== Activity ==
Copy every one of the rows below word for word, changing nothing and leaving nothing out.
--------------------------------
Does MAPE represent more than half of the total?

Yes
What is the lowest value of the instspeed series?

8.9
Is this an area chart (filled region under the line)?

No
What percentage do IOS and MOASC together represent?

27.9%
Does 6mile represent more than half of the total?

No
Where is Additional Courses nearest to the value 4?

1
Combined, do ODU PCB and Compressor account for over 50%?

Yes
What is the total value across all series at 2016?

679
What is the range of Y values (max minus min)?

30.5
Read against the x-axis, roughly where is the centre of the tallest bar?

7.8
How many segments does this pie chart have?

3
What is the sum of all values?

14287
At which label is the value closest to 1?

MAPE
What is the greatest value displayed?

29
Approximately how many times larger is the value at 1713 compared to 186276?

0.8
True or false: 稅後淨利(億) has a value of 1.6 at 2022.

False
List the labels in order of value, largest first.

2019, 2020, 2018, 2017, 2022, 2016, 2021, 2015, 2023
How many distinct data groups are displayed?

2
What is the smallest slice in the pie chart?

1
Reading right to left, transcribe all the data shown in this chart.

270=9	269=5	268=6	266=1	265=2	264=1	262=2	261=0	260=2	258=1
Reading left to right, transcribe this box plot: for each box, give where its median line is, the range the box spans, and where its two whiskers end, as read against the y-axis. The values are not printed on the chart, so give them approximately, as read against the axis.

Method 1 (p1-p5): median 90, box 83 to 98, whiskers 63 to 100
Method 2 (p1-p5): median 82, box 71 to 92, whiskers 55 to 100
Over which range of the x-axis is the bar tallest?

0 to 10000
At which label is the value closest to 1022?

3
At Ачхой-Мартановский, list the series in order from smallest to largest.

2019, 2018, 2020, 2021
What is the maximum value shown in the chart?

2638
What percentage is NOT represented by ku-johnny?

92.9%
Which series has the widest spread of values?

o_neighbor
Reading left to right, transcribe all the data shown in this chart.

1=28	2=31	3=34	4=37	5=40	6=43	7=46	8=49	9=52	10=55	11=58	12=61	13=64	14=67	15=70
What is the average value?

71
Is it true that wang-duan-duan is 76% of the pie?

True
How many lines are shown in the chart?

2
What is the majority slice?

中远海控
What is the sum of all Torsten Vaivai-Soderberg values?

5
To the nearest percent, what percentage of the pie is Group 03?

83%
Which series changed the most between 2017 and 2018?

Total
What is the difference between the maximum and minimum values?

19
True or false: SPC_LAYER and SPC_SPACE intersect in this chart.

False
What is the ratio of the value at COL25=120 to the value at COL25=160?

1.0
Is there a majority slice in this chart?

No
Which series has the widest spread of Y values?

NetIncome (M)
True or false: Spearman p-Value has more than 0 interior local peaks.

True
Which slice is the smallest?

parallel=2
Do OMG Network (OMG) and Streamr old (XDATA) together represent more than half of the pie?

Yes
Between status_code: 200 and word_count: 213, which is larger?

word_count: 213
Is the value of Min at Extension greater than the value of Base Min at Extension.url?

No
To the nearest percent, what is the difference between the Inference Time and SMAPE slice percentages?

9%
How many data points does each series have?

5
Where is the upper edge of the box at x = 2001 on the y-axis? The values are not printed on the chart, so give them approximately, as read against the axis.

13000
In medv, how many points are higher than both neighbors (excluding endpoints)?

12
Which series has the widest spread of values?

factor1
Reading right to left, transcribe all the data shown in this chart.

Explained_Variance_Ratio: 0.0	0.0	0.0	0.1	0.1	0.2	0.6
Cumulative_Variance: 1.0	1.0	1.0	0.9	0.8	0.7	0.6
--------------------------------
== Solution for this task ==
Does MAPE represent more than half of the total?

Yes
What is the lowest value of the instspeed series?

8.9
Is this an area chart (filled region under the line)?

No
What percentage do IOS and MOASC together represent?

27.9%
Does 6mile represent more than half of the total?

No
Where is Additional Courses nearest to the value 4?

1
Combined, do ODU PCB and Compressor account for over 50%?

Yes
What is the total value across all series at 2016?

679
What is the range of Y values (max minus min)?

30.5
Read against the x-axis, roughly where is the centre of the tallest bar?

7.8
How many segments does this pie chart have?

3
What is the sum of all values?

14287
At which label is the value closest to 1?

MAPE
What is the greatest value displayed?

29
Approximately how many times larger is the value at 1713 compared to 186276?

0.8
True or false: 稅後淨利(億) has a value of 1.6 at 2022.

False
List the labels in order of value, largest first.

2019, 2020, 2018, 2017, 2022, 2016, 2021, 2015, 2023
How many distinct data groups are displayed?

2
What is the smallest slice in the pie chart?

1
Reading right to left, transcribe all the data shown in this chart.

270=9	269=5	268=6	266=1	265=2	264=1	262=2	261=0	260=2	258=1
Reading left to right, transcribe this box plot: for each box, give where its median line is, the range the box spans, and where its two whiskers end, as read against the y-axis. The values are not printed on the chart, so give them approximately, as read against the axis.

Method 1 (p1-p5): median 90, box 83 to 98, whiskers 63 to 100
Method 2 (p1-p5): median 82, box 71 to 92, whiskers 55 to 100
Over which range of the x-axis is the bar tallest?

0 to 10000
At which label is the value closest to 1022?

3
At Ачхой-Мартановский, list the series in order from smallest to largest.

2019, 2018, 2020, 2021
What is the maximum value shown in the chart?

2638
What percentage is NOT represented by ku-johnny?

92.9%
Which series has the widest spread of values?

o_neighbor
Reading left to right, transcribe all the data shown in this chart.

1=28	2=31	3=34	4=37	5=40	6=43	7=46	8=49	9=52	10=55	11=58	12=61	13=64	14=67	15=70
What is the average value?

71
Is it true that wang-duan-duan is 76% of the pie?

True
How many lines are shown in the chart?

2
What is the majority slice?

中远海控
What is the sum of all Torsten Vaivai-Soderberg values?

5
To the nearest percent, what percentage of the pie is Group 03?

83%
Which series changed the most between 2017 and 2018?

Total
What is the difference between the maximum and minimum values?

19
True or false: SPC_LAYER and SPC_SPACE intersect in this chart.

False
What is the ratio of the value at COL25=120 to the value at COL25=160?

1.0
Is there a majority slice in this chart?

No
Which series has the widest spread of Y values?

NetIncome (M)
True or false: Spearman p-Value has more than 0 interior local peaks.

True
Which slice is the smallest?

parallel=2
Do OMG Network (OMG) and Streamr old (XDATA) together represent more than half of the pie?

Yes
Between status_code: 200 and word_count: 213, which is larger?

word_count: 213
Is the value of Min at Extension greater than the value of Base Min at Extension.url?

No
To the nearest percent, what is the difference between the Inference Time and SMAPE slice percentages?

9%
How many data points does each series have?

5
Where is the upper edge of the box at x = 2001 on the y-axis? The values are not printed on the chart, so give them approximately, as read against the axis.

13000
In medv, how many points are higher than both neighbors (excluding endpoints)?

12
Which series has the widest spread of values?

factor1
Reading right to left, transcribe all the data shown in this chart.

Explained_Variance_Ratio: 0.0	0.0	0.0	0.1	0.1	0.2	0.6
Cumulative_Variance: 1.0	1.0	1.0	0.9	0.8	0.7	0.6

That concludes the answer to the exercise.